1.   breien ww. 'met naalden weefsels maken'
categorie:
waarschijnlijk substraatwoord
Mnl. netten nauwe gebreit 'dicht geweven/geknoopte netten/weefsels' [1351; MNW gebreidet], van naeyen of van spinnen of van breyen 'van naaien, van spinnen of van breien/weven' [1458; MNW-P], breiden ende nayen 'breien en naaien' [1469; MNW-P], met enen sconen wel gebreiden groenen snoere 'met een mooi, goed geknoopt/geweven groen koord' [1450-1500; MNW snoer]; vnnl. braeyen 'handwerken' [1676; WNT].

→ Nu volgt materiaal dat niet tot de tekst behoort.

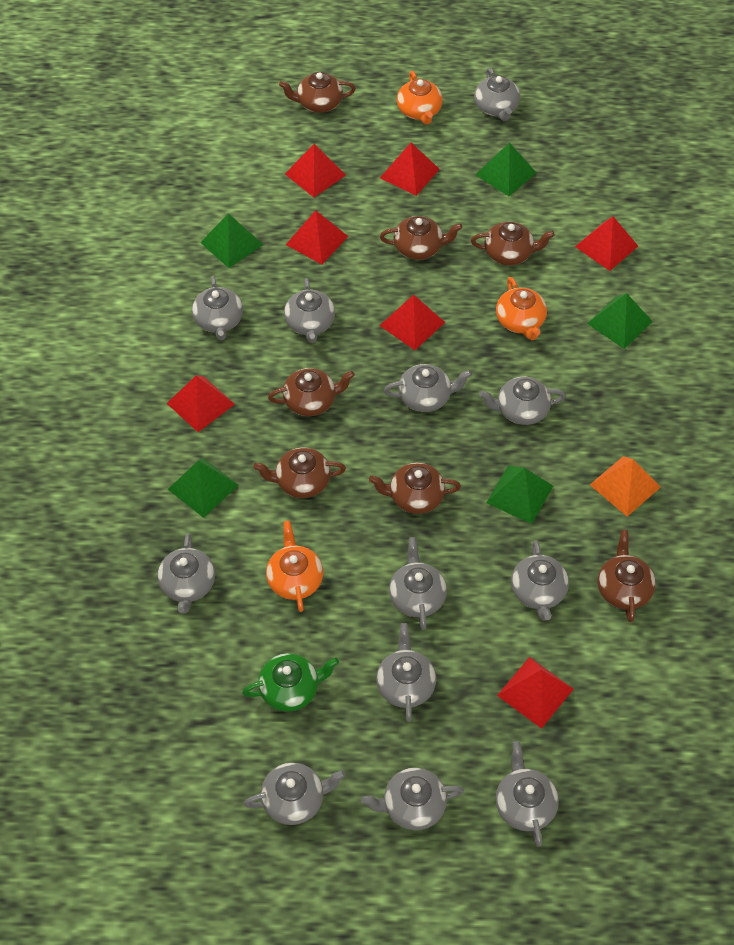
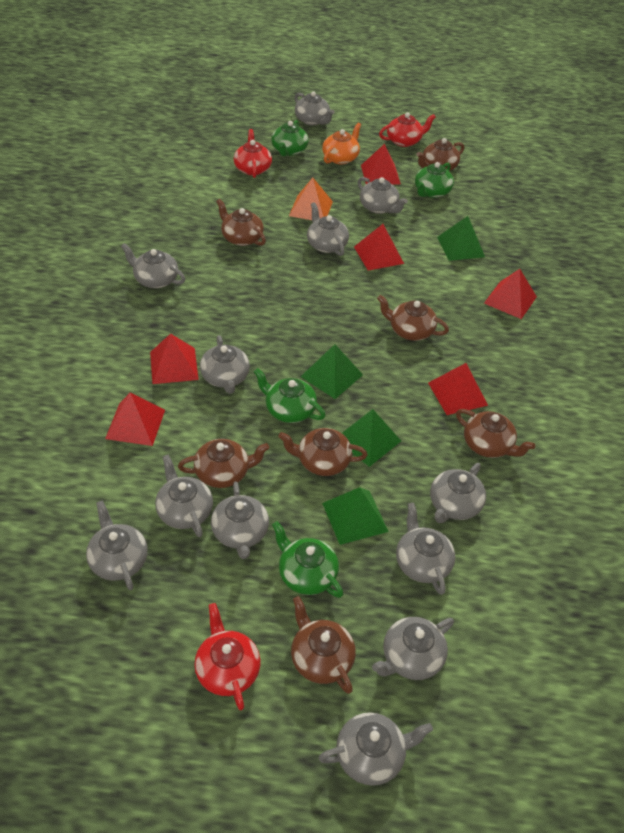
green pyramid: 5 -> 4
green teapot: 1 -> 4
orange teapot: 3 -> 1
red pyramid: 7 -> 6
red teapot: 0 -> 3

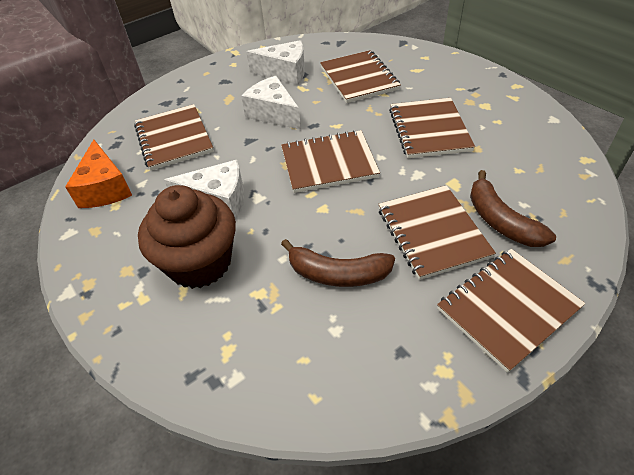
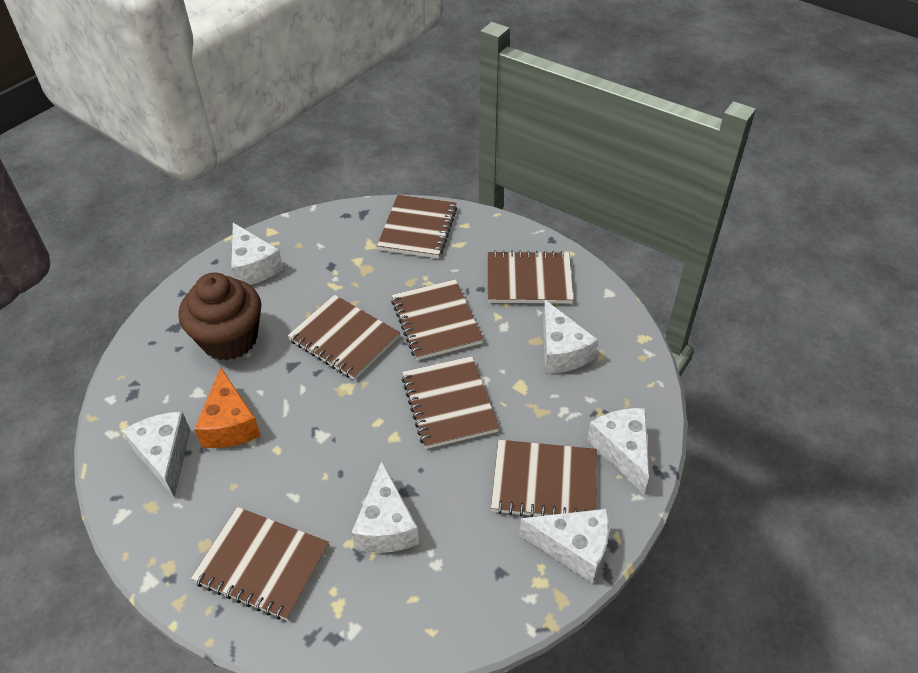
brown banana: 2 -> 0
brown notebook: 6 -> 7
white cheese: 3 -> 6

Os. bregdan 'vlechten, knopen' (mnd. breiden); ohd. brettan 'trekken, weven' (mhd. bretten); ofri. brīda, breida 'trekken, rukken' (nfri. breidzje); oe. bregdan 'trekken, rukken, vlechten' (ne. braid 'vlechten'); on. bregða 'zich snel bewegen, rukken, winden'; < pgm. *bregdan- 'vlechten, knopen'. De vormen met -ei- zijn het resultaat van palatalisering van de -g-.
De verdere herkomst is onzeker. Mogelijk is 'vlechten' een oorspr. betekenis bij de wortel pie. *bherH- 'boren' (zie boren); zie ook breidel. Gezien het betekenisveld (huishouden) en de beperkte verspreiding is een substraatwoord echter waarschijnlijker.